**Task instructions:**
Starting with the line with "ابدأ البناء!" in the entries below and going on through the line with "ASA5510-SEC-BUN-K9 ASA5510-AIP10-K9 ASA5510-BUN-K9", output every line exactly and nothing more. No pictures.

Segment Start: Extracted entries

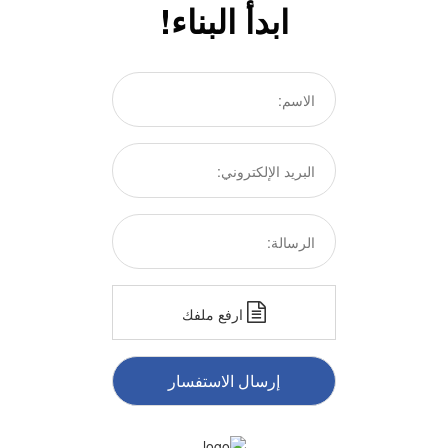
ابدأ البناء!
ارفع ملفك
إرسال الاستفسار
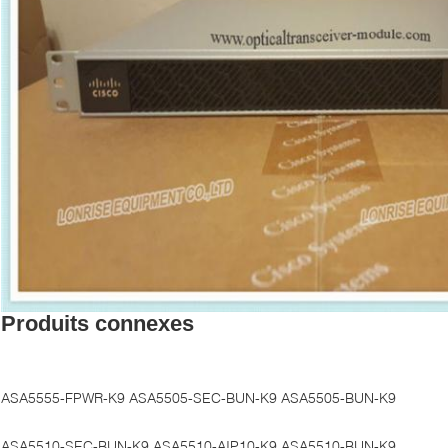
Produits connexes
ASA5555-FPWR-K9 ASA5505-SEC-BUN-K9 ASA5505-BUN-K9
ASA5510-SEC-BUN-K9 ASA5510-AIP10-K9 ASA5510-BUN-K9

Segment End: Extracted entries
Segment Start: Extracted entries

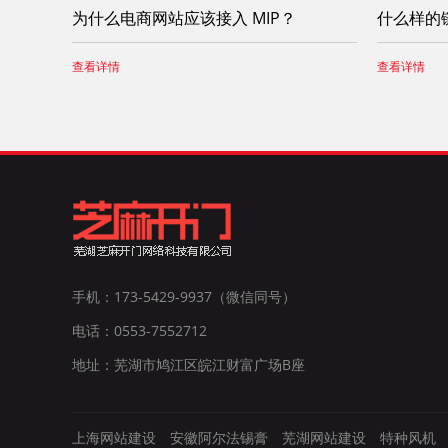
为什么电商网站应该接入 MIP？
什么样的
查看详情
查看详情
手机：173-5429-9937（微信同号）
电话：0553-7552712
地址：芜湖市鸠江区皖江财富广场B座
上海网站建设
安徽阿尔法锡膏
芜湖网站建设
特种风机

Segment End: Extracted entries
Segment Start: Extracted entries

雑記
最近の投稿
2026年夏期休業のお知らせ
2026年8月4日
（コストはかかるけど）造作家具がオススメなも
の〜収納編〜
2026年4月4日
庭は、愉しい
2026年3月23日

Segment End: Extracted entries

**Output below:**
ابدأ البناء!
ارفع ملفك
إرسال الاستفسار
Produits connexes
ASA5555-FPWR-K9 ASA5505-SEC-BUN-K9 ASA5505-BUN-K9
ASA5510-SEC-BUN-K9 ASA5510-AIP10-K9 ASA5510-BUN-K9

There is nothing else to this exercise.